As pessoas se rebelam não quando as coisas estão realmente
ruins, mas quando suas expectativas são frustradas. A Revolução Francesa
ocorreu apenas quando o rei e os nobres começaram a perder o poder; a revolta
anticomunista de 1956 na Hungria eclodiu depois que Imre Nagy já era
primeiro-ministro há dois anos, depois de debates (relativamente) livres entre
os intelectuais; as pessoas se rebelaram no Egito em 2011 porque houve certo
progresso econômico sob o governo de Mubarak, dando origem a uma classe de
jovens instruídos que participavam da cultura digital universal. E é por isso
que o pânico dos comunistas chineses faz sentido: porque, no geral, as pessoas
hoje estão vivendo melhor do que há quarenta anos – os antagonismos sociais
(entre os novos ricos e o resto) explodem e as expectativas são muito mais
elevadas.
Eis o problema com o desenvolvimento e o progresso: são
sempre desiguais, dão origem a novas instabilidades e antagonismos, geram novas
expectativas que não podem ser correspondidas. No Egito, pouco antes da
Primavera Árabe, a maioria vivia um pouco melhor do que antes, mas os padrões
pelos quais mediam sua (in)satisfação eram muito mais altos.
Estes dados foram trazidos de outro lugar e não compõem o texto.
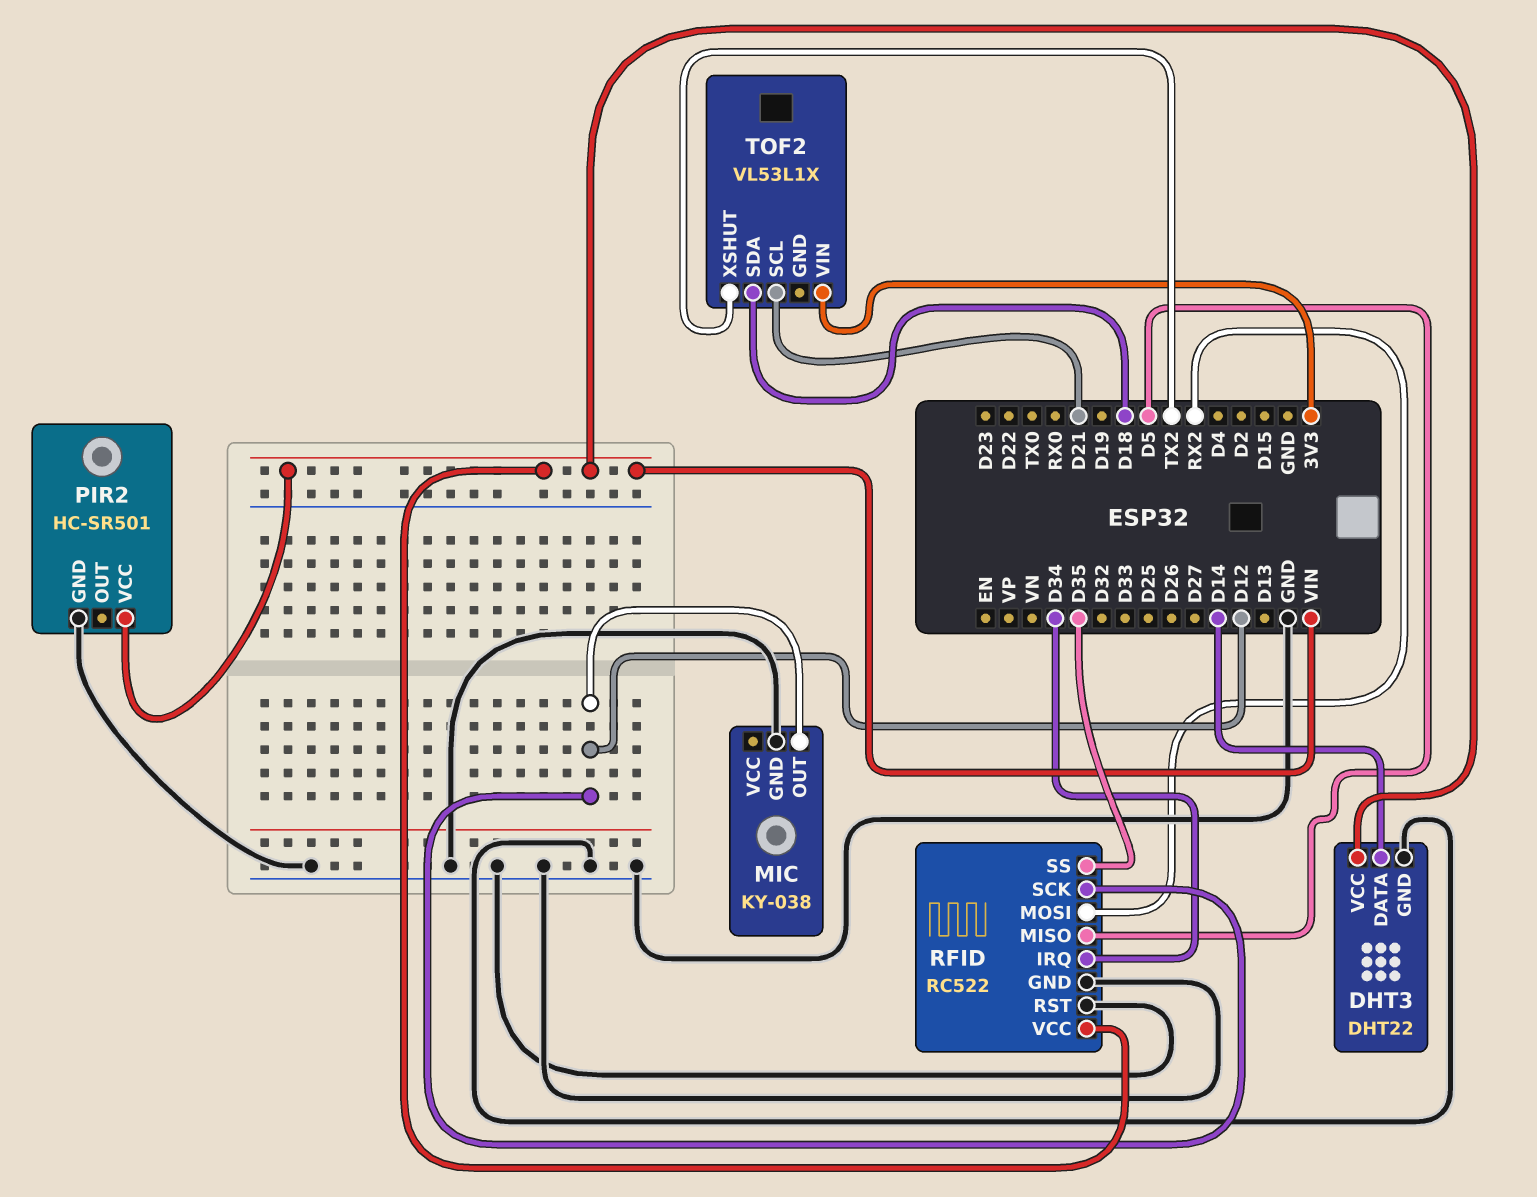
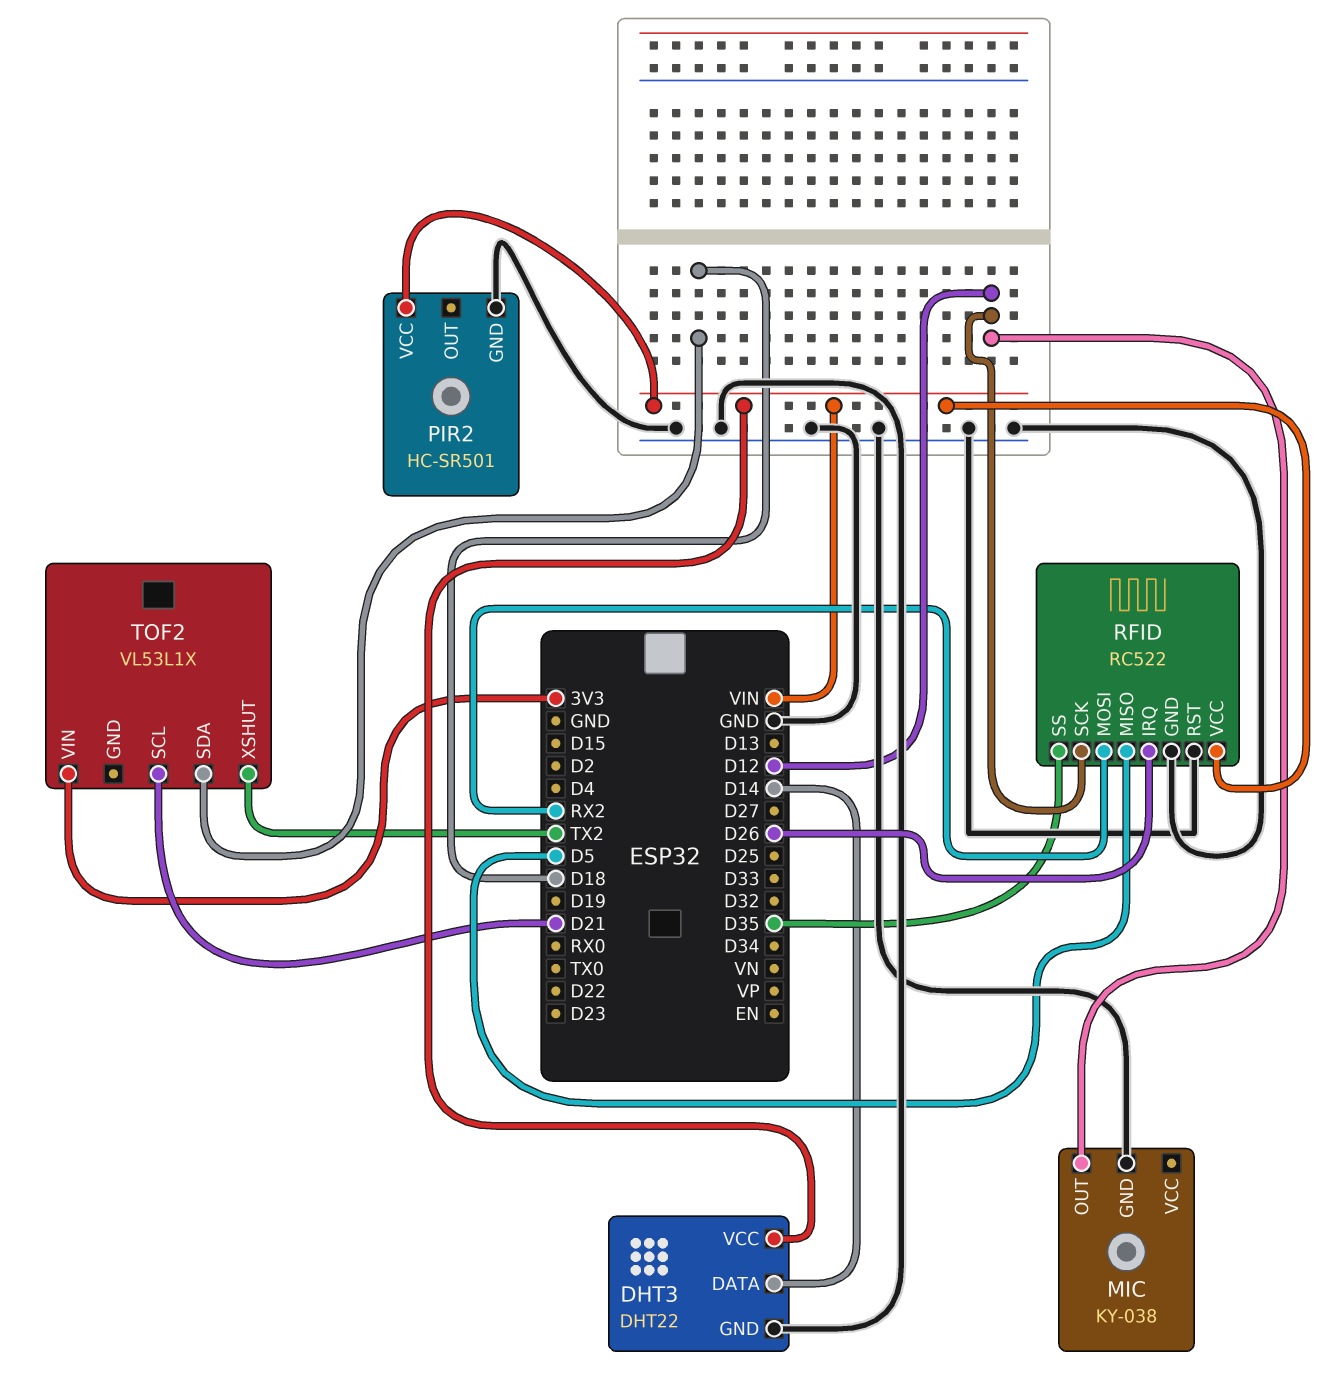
RFID pin IRQ: D34 -> D26

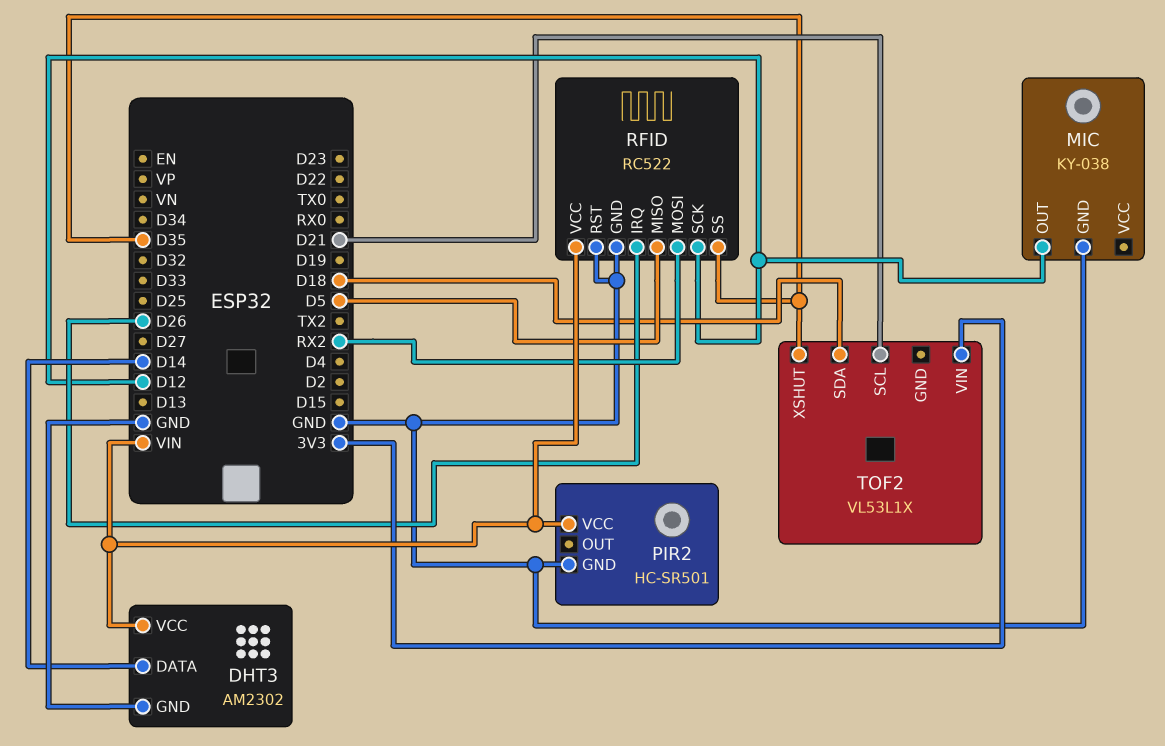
DHT3: DHT22 -> AM2302
TOF2 pin XSHUT: TX2 -> D35

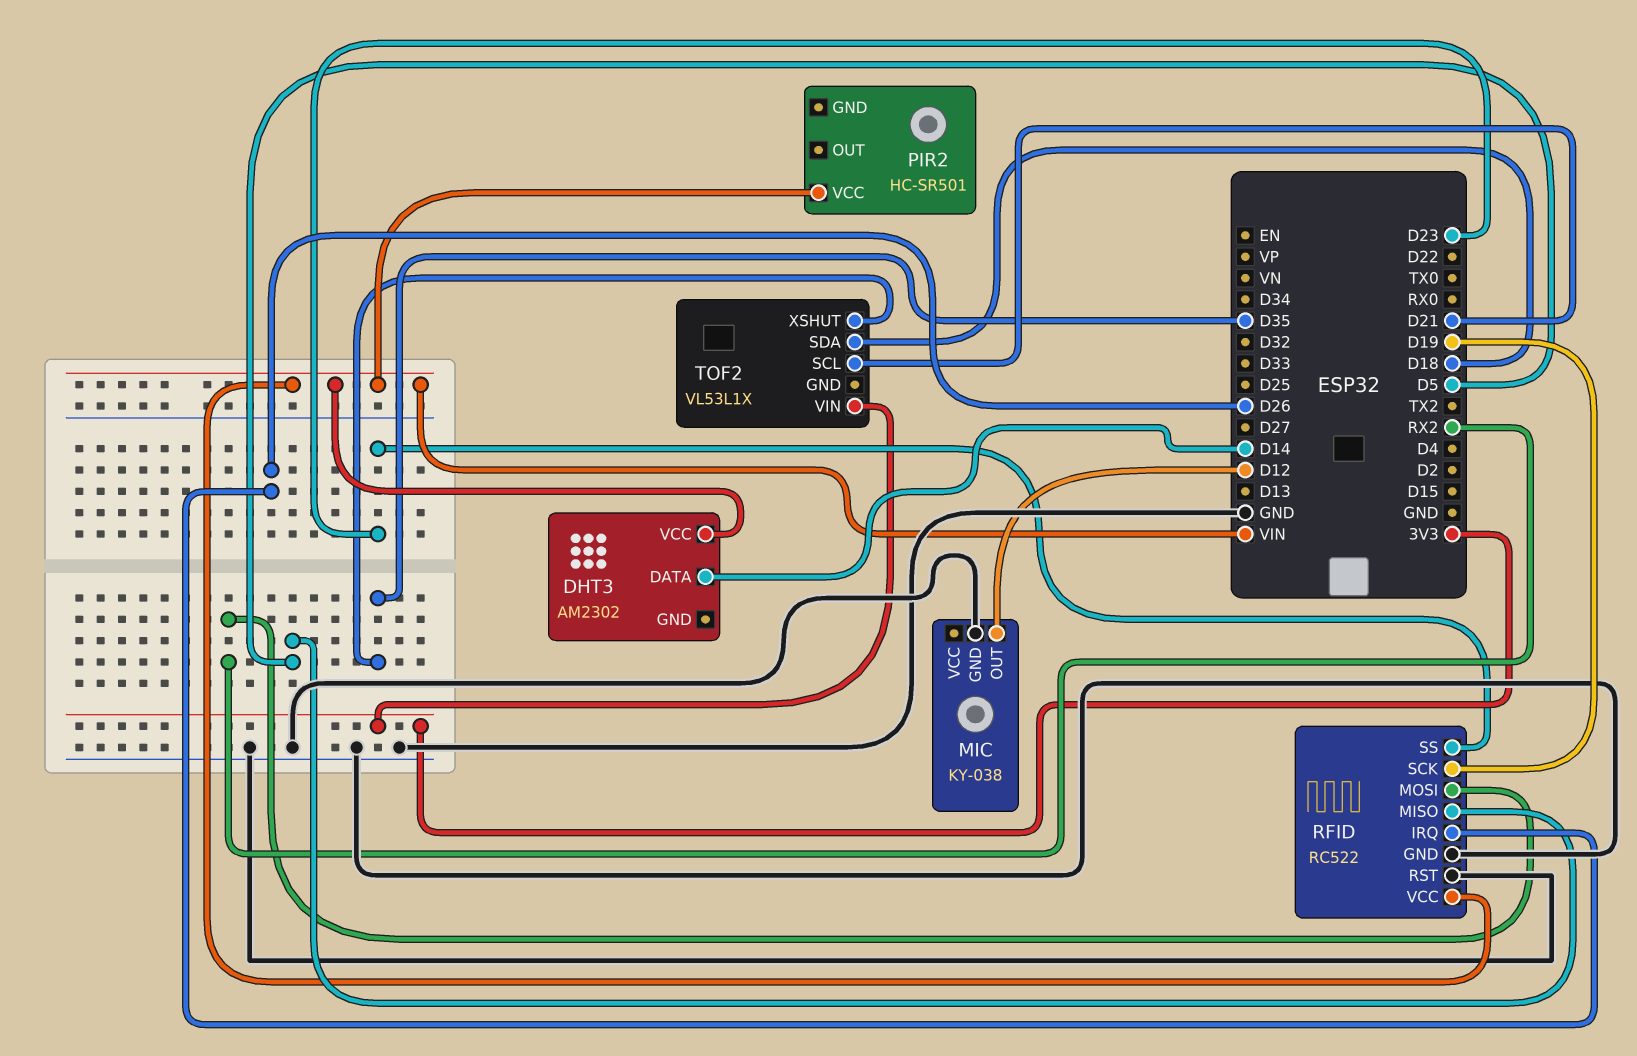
DHT3 pin GND: GND -> none
PIR2 pin GND: GND -> none
RFID pin SCK: D12 -> D19
RFID pin SS: D35 -> D23

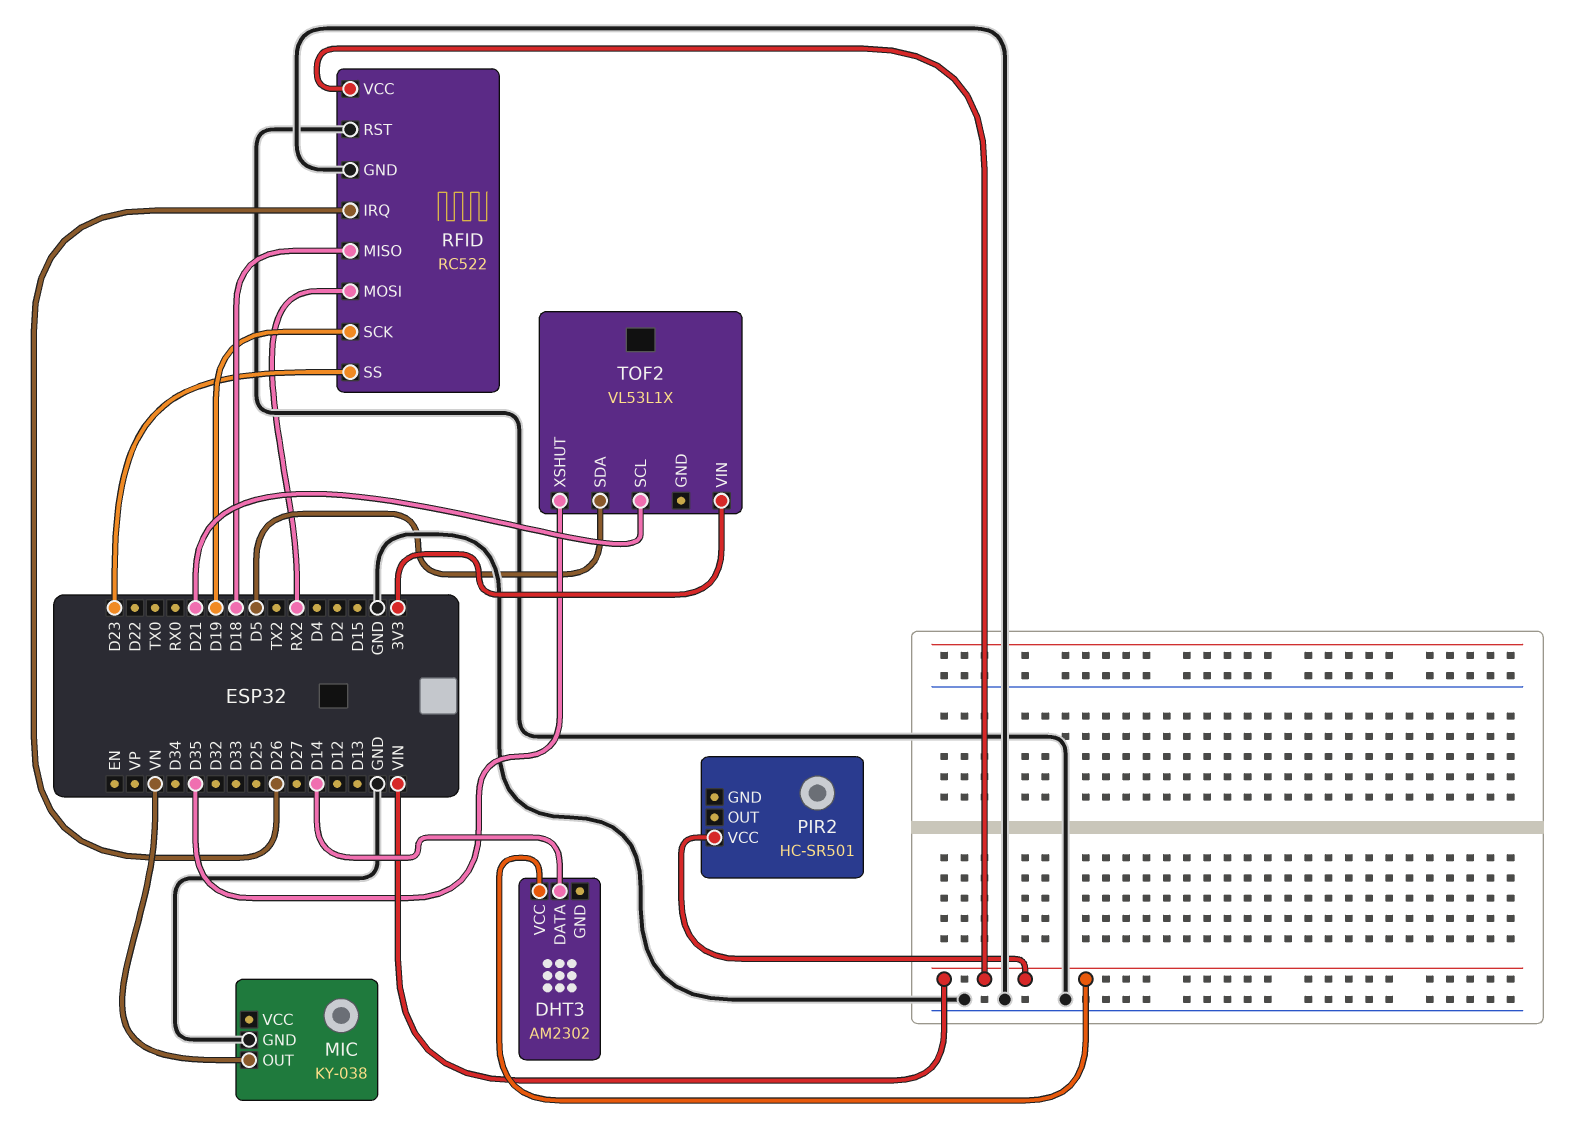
MIC pin OUT: D12 -> VN
RFID pin MISO: D5 -> D18
TOF2 pin SDA: D18 -> D5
Para não perder o elo entre progresso e instabilidade, é
preciso realçar sempre como aquilo que, à primeira vista, parece ser a
realização incompleta de um projeto social na verdade sinaliza sua limitação
imanente. Existe uma história (apócrifa, talvez) sobre o economista keynesiano
de esquerda John Galbraith: antes de uma viagem à URSS no final da década de
1950, ele escreveu para seu amigo anticomunista Sidney Hook: “Não se preocupe,
não me deixarei seduzir pelos soviéticos e voltarei para casa dizendo que eles
têm socialismo!”. Hook respondeu imediatamente: “Mas é isso que me preocupa –
que você volte dizendo que a URSS não é socialista!”. O que Hook temia era a
defesa ingênua da pureza do conceito: se as coisas derem errado com a
construção de uma sociedade socialista, isso não invalida a ideia em si, mas
significa apenas que não a executamos apropriadamente. Essa mesma ingenuidade
não é detectada nos fundamentalistas de mercado da atualidade?
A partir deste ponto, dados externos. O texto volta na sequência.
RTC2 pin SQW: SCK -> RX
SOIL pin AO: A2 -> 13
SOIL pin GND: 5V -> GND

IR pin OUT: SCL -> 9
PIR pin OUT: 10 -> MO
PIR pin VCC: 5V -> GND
Durante um recente debate televisivo na França, quando o
filósofo e economista francês Guy Sorman afirmou que a democracia e o
capitalismo necessariamente andam juntos, não pude me negar fazer esta óbvia
pergunta: “Mas e a China?”, ao que ele me repreendeu: “Na China não há
capitalismo!” Para o pós-capitalista fanático Sorman, um país não é
verdadeiramente capitalista se não for democrático, exatamente da mesma maneira
que, para os comunistas democráticos, o stalinismo simplesmente não era uma
forma autêntica de comunismo.
É assim que os atuais apologistas do mercado, em um sequestro
ideológico sem precedentes, explicam a crise de 2008: não foi o fracasso do
livre mercado que a provocou, mas sim a excessiva regulação estatal; o fato de
que nossa economia de mercado não foi um verdadeiro Estado de bem-estar social,
mas esteve, em vez disso, nas garras desse Estado. Quando rejeitamos as falhas
do capitalismo de mercado como infortúnios acidentais, acabamos em um
“progress(ism)o” que encara a solução como um uso mais “autêntico” e puro de
uma noção, tentando assim apagar o fogo com gasolina.